La transformation numérique requiert également un effort important en matière d’encouragement des enfants et des jeunes dans l’utilisation qu’ils font des médias numériques, que ce soit à l’école ou dans les activités extrascolaires et le travail de jeunesse. Le numérique offre aussi de nouvelles possibilités pour toucher les jeunes. Les moyens numériques dans le travail de jeunesse ouvrent des perspectives pour favoriser la participation ou l’accès à la culture et à des groupes de pairs. Enfin, des moyens supplémentaires doivent être développés pour soutenir les parents et leur proposer des offres de formation. Le numérique doit être ancré dans les offres de conseil en matière d’éducation, dès la plus petite enfance. Les parents doivent être soutenus afin qu’ils prennent conscience de leur responsabilité dans l’accompagnement de leurs enfants en ce qui concerne l’utilisation des médias numériques.

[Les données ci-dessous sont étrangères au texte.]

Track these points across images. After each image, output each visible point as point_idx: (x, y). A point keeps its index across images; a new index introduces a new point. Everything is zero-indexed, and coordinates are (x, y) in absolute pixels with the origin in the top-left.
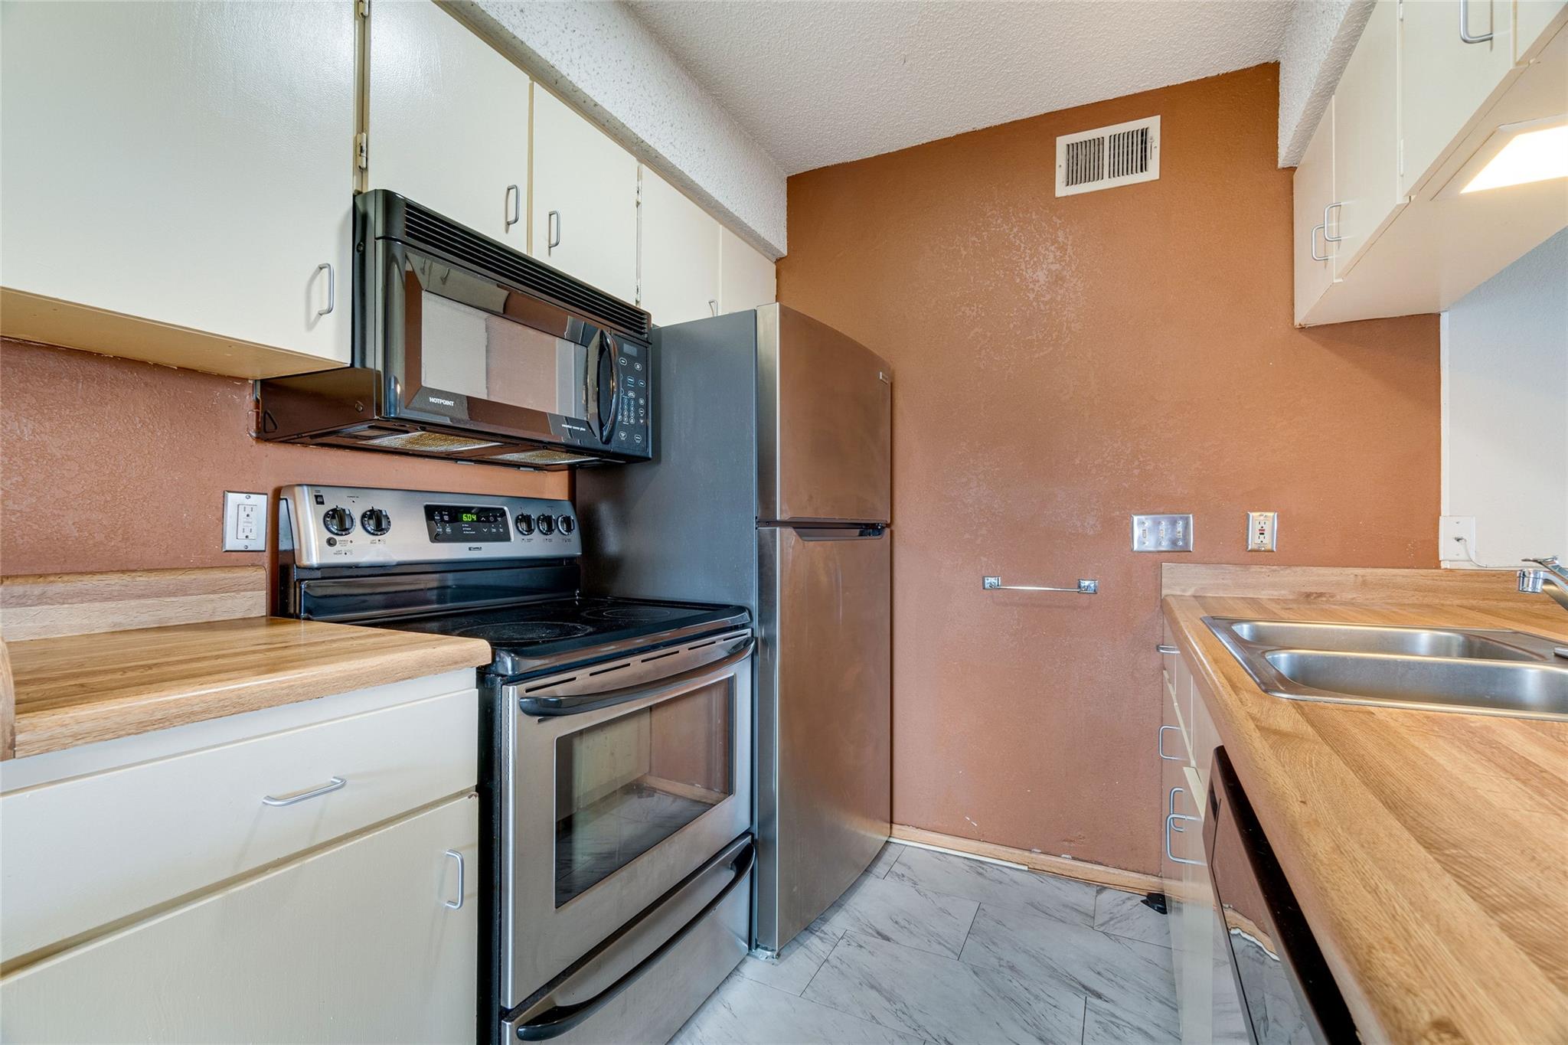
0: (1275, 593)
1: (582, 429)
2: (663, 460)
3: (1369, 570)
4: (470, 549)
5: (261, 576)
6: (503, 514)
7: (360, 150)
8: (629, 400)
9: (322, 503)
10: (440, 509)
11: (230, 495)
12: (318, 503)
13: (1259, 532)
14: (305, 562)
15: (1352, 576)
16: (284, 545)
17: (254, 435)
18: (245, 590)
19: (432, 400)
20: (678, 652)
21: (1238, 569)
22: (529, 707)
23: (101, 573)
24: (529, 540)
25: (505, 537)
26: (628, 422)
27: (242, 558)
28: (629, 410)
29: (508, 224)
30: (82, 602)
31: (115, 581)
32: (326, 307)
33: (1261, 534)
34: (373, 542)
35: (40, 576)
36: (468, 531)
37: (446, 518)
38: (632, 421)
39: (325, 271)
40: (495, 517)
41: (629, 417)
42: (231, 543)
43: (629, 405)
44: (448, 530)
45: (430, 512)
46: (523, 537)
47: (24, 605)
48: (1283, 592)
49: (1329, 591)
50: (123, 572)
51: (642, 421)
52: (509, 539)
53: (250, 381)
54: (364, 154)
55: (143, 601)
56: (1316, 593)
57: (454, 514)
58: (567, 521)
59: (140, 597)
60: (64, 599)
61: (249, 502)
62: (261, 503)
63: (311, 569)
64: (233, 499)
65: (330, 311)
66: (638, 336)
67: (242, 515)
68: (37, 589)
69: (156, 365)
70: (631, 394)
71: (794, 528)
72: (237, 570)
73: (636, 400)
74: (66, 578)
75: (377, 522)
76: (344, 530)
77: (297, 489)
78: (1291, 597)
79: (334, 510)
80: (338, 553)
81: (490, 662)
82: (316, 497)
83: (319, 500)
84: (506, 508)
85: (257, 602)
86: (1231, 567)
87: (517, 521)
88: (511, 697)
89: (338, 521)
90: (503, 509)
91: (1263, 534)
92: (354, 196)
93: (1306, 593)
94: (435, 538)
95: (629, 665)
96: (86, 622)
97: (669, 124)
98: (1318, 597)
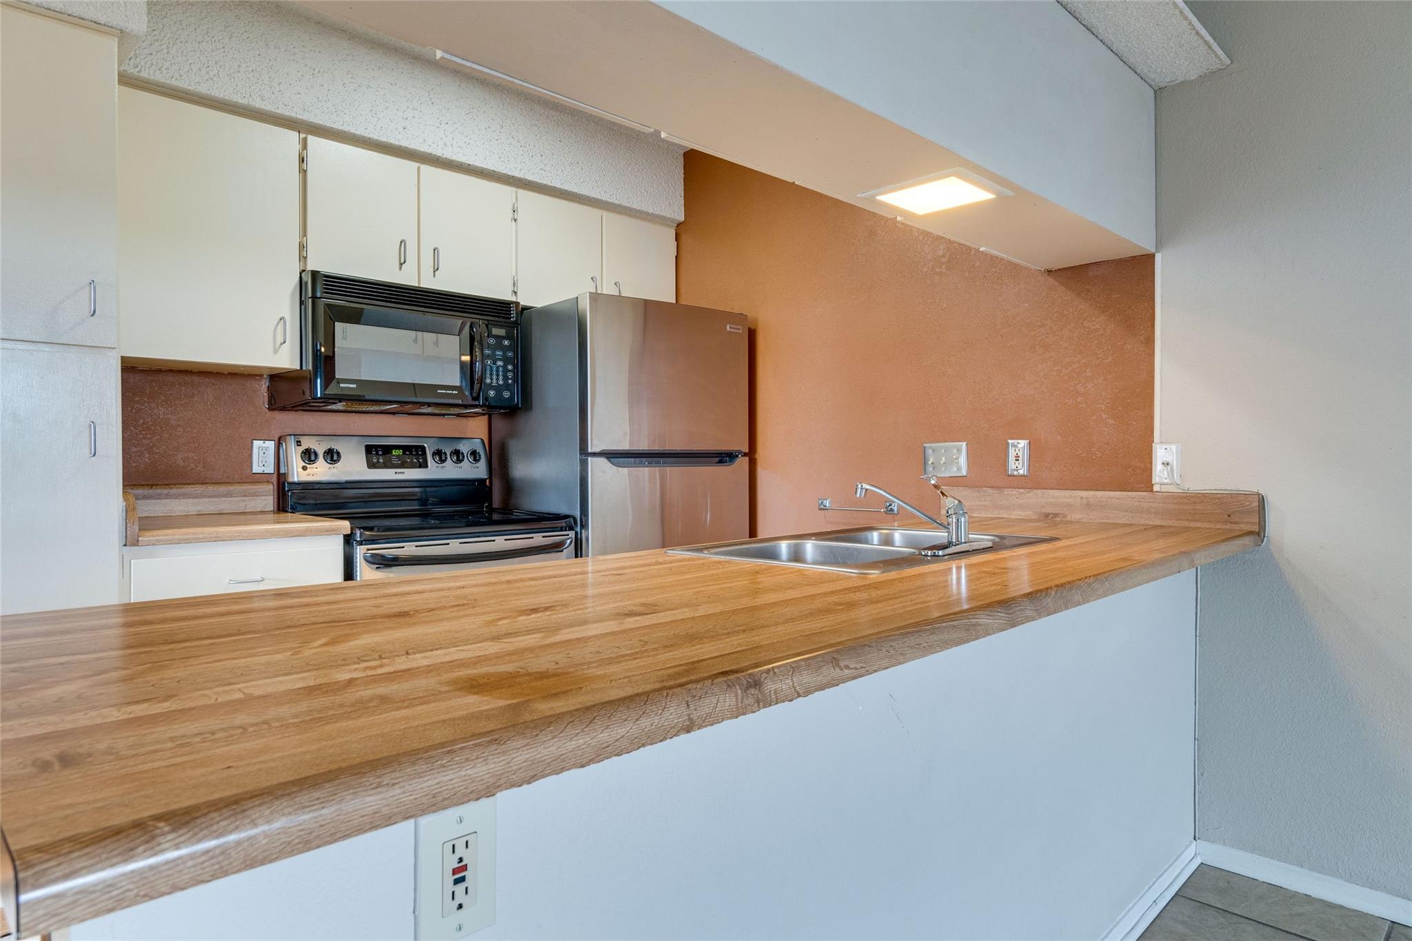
0: (1022, 513)
1: (454, 392)
2: (533, 407)
3: (1091, 493)
4: (396, 473)
5: (270, 489)
6: (423, 449)
7: (302, 247)
8: (498, 367)
9: (300, 445)
10: (376, 447)
11: (254, 441)
12: (298, 445)
13: (1014, 459)
14: (290, 480)
15: (1079, 498)
16: (282, 471)
17: (267, 406)
18: (261, 496)
19: (342, 385)
20: (494, 541)
21: (995, 492)
22: (369, 559)
23: (193, 484)
24: (443, 467)
25: (424, 465)
26: (497, 383)
27: (261, 478)
28: (498, 375)
29: (401, 264)
30: (184, 498)
31: (199, 489)
32: (283, 341)
33: (1016, 460)
34: (329, 468)
35: (167, 485)
36: (395, 461)
37: (380, 453)
38: (501, 382)
39: (282, 320)
40: (417, 451)
41: (497, 379)
42: (256, 469)
43: (498, 371)
44: (381, 461)
45: (369, 449)
46: (439, 465)
47: (160, 499)
48: (1028, 513)
49: (1062, 512)
50: (203, 484)
51: (510, 381)
52: (426, 466)
53: (265, 376)
54: (305, 249)
55: (211, 499)
56: (1052, 514)
57: (387, 450)
58: (474, 453)
59: (210, 497)
60: (177, 497)
61: (264, 445)
62: (271, 445)
63: (294, 483)
64: (257, 444)
65: (284, 342)
66: (508, 321)
67: (261, 453)
68: (165, 491)
69: (217, 373)
70: (500, 363)
71: (607, 458)
72: (258, 484)
73: (505, 367)
74: (177, 486)
75: (332, 456)
76: (311, 461)
77: (288, 437)
78: (1034, 517)
79: (306, 450)
80: (309, 475)
81: (349, 533)
82: (297, 442)
83: (299, 443)
84: (426, 445)
85: (269, 502)
86: (990, 490)
87: (434, 454)
88: (360, 552)
89: (309, 456)
90: (424, 446)
91: (1018, 460)
92: (301, 273)
93: (1045, 513)
94: (371, 465)
95: (449, 544)
96: (186, 509)
97: (539, 155)
98: (1055, 517)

Le programme de l’après-midi était consacré à la numérisation et au numérique dans le contexte du développement des communes et des villes amies des enfants. Une place du marché axée sur la pratique a permis à diverses communes et organisations de présenter leurs initiatives et offres dans le domaine du numérique pour les enfants et les jeunes. L’accent était mis sur l’échange de connaissances et la mise en réseau.
Pendant la place du marché, il y a eu sur scène des lightning talks passionnants de Peter Hruza (Parentu), Laura Krenzi (ciao.ch) et Karin Kraus (Lapurla).